The Nogo–Nogo receptor pathway limits a spectrum of adult CNS axonal growth.
Cafferty, W. J. & Strittmatter, S. M.
J. Neurosci. 26, 12142–12150 (2006)

Several factors expressed in the CNS inhibit axonal outgrowth; these include Nogo-A, which is mainly expressed by glial cells, and the axonal Nogo receptor NgR1. The authors assessed the regenerative capability of two strains of transgenic mice that failed to show an enhanced regenerative phenotype after spinal hemisection in previous studies: nogo-a^atg/atg and ngr1^-/-. This study used another lesion paradigm, unilateral pyramidotomy, and showed regeneration in both strains verified by pronounced collateral sprouting of intact corticospinal tract fibres across the midline into the denervated spinal cord.
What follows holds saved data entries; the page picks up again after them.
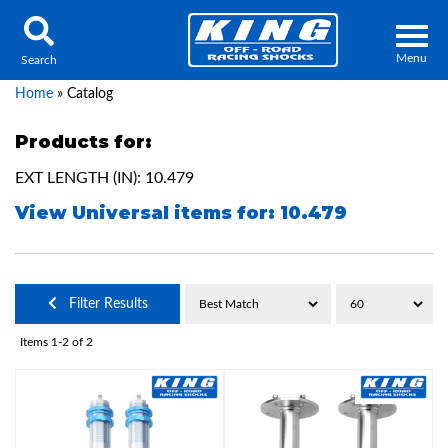
Menu
Search
Home
»
Catalog
Products for:
EXT LENGTH (IN): 10.479
Locator
Search
View Universal items for:
10.479
Contact Us
My Quote
About Us
Filter Results
Press Release
Items
1-
2
of
2
Services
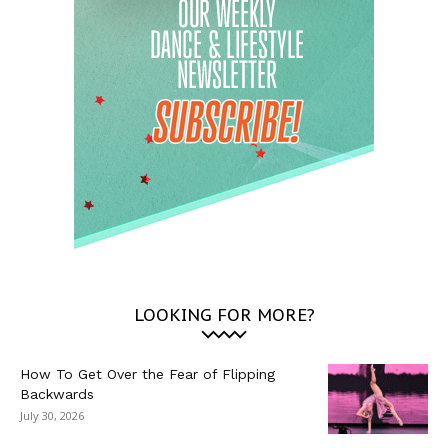
LOOKING FOR MORE?
How To Get Over the Fear of Flipping
Backwards
July 30, 2026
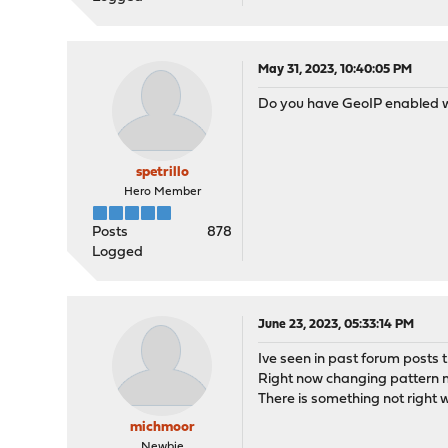
May 31, 2023, 10:40:05 PM
Do you have GeoIP enabled 
spetrillo
Hero Member
Posts
878
Logged
June 23, 2023, 05:33:14 PM
Ive seen in past forum posts
Right now changing pattern ma
There is something not right 
michmoor
Newbie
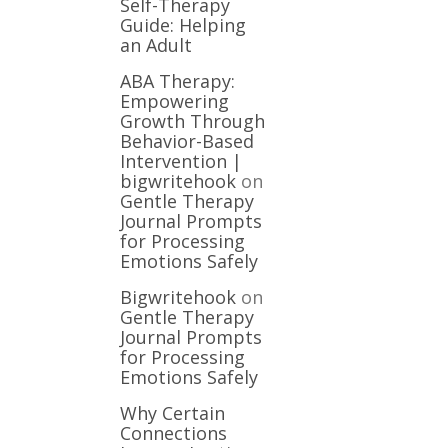
Self-Therapy
Guide: Helping
an Adult
ABA Therapy:
Empowering
Growth Through
Behavior-Based
Intervention |
bigwritehook
on
Gentle Therapy
Journal Prompts
for Processing
Emotions Safely
Bigwritehook
on
Gentle Therapy
Journal Prompts
for Processing
Emotions Safely
Why Certain
Connections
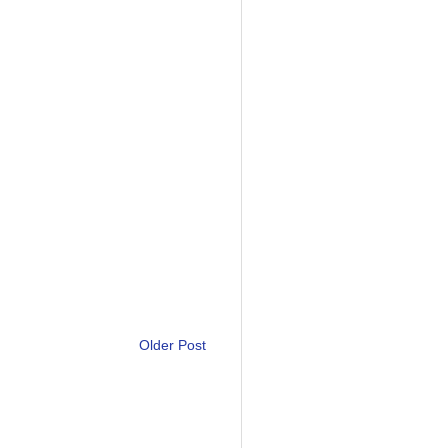
Older Post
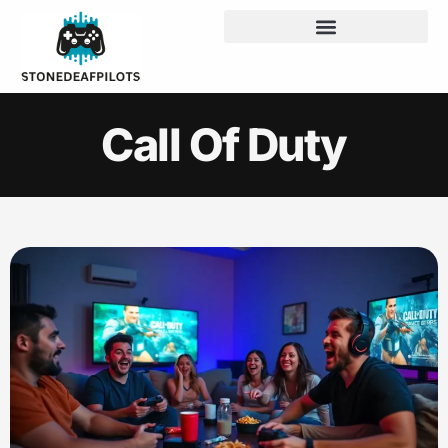
Call Of Duty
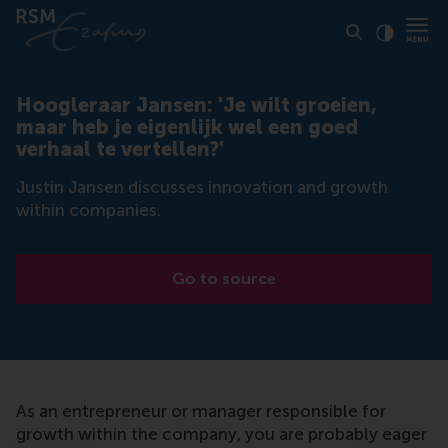
Click to
Contras
Hoogleraar Jansen: 'Je wilt groeien,
maar heb je eigenlijk wel een goed
verhaal te vertellen?'
Justin Jansen discusses innovation and growth
within companies.
Go to source
As an entrepreneur or manager responsible for
growth within the company, you are probably eager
Identification of the molecular basis for this difference might reveal clues to efficient therapies after spinal cord injury.

Stem cells

Developmental origin of a bipotential myocardial and smooth muscle cell precursor in the mammalian heart.
Wu, S. M. et al.
Cell (2006) | Article | PubMed |

Multipotent embryonic Isl1⁺ progenitor cells lead to cardiac, smooth muscle, and endothelial cell diversification.
Moretti, A. et al.
Cell (2006) | Article | PubMed |

Cardiac disorders represent one field in which there is currently great interest in the potential of therapeutic strategies based on stem cells, but the identification of the optimal cell types for such strategies is a major challenge. The endothelial, cardiac and smooth muscle cells needed for cardiogenesis have been thought to arise from distinct embryonic precursors. However, these two papers in Cell report multipotent cardiovascular progenitor cells that are capable of developing into two and three of these cell types, respectively, which might be valuable in therapeutic cardiovascular tissue regeneration in disorders such as heart failure.

Parkinson's Disease

Activation of tyrosine kinase receptor signaling pathway by rasagiline facilitates neurorescue and restoration of nigrostriatal dopamine neurons in MPTP-induced parkinsonism.
Sagi, Y. et al.
Neurobiol. Dis. 25, 35–44 (2007) | PubMed |

Developing agents that have the potential to modify or reverse the pathogenesis of Parkinson's disease, rather than just target the symptoms, is a major challenge. Sagi and colleagues investigated the effects of rasagiline — an approved monoamine oxidase (MAO)-B inhibitor that is known to have neuroprotective activities unrelated to its ability to inhibit MAO-B — in the standard MPTP mouse model of Parkinson's disease. They show that rasagiline has neurorescue/neurotrophic activity, and provide several lines of evidence that a mechanism involving induction of neurotrophic factors and activation of the Ras–PI3K–Akt survival pathway is important in this activity.